As a tie-in to the season, DirecTV launched McClarenTruth.org, the website owned and operated by Ryan Phillippe's character. There, viewers are able to browse through several breaking stories and contact the editor on 1-855-GOTRUTH.

As with previous seasons, season five is executive produced by creators Todd A. Kessler, Glenn Kessler and Daniel Zelman. Mark A. Baker serves as a co-executive producer with Jason Wilborn and Greer Yeaton as co-producers, Lori Jo Nemhouser as producer and David Manson and Hans Tobeason as consulting producers.

== Reception ==

=== Awards and nominations ===
For its fifth and final season, Glenn Close received her third Golden Globe nomination for Best Actress – Television Series Drama, after being absent the previous two years.

**Information:**
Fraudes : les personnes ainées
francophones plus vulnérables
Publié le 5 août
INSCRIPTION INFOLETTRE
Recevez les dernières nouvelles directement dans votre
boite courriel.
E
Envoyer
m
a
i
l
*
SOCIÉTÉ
==
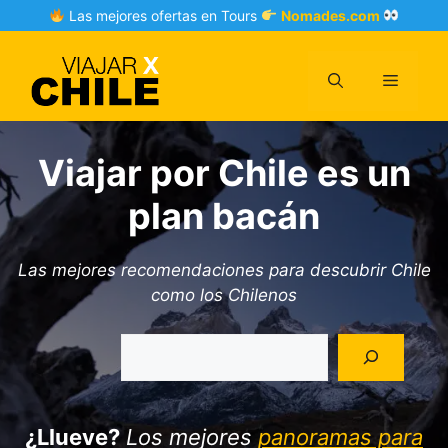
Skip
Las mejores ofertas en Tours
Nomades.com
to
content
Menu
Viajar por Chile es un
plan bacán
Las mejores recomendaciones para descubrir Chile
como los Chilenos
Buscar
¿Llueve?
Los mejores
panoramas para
...
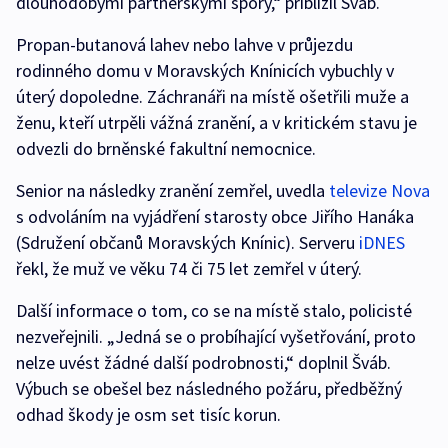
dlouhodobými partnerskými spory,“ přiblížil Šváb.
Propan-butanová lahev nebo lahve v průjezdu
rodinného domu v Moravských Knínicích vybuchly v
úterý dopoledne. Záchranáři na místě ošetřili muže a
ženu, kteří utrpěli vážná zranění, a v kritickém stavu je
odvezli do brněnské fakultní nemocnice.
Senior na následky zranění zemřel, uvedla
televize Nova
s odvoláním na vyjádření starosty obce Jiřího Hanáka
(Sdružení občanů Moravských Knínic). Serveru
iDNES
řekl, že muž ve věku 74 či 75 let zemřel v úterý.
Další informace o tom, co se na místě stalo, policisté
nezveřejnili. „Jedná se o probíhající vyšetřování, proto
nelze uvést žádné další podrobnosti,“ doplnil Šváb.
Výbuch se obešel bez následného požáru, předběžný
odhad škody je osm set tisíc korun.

**Task list:**
A. In one to three sentences, explain why DirecTV launched McClarenTruth.org, as the passage on season five states it.
B. Continue the passage about the series' fifth season, starting after its final sentence.
None of the items is needed for the tasks that follow.

**Solved problems:**
A. DirecTV launched McClarenTruth.org as a tie-in to the fifth season. The site is presented as owned and operated by Ryan Phillippe's character, and viewers can browse breaking stories there and contact the editor at 1-855-GOTRUTH.

B.
=== Critical reviews ===
The fifth-season premiere received positive reviews from television critics, and earned a 79 out of 100 based on 8 reviews on the aggregate review website Metacritic. On Rotten Tomatoes, the season has an approval rating of 85% with an average score of 7.4 out of 10 based on 13 reviews. The website's critical consensus reads, "Damages concludes with nary a crack across its artistic integrity; the fifth and final season bringing the contentious mentorship between Patty Hewes and Ellen Parsons to a satisfying finish."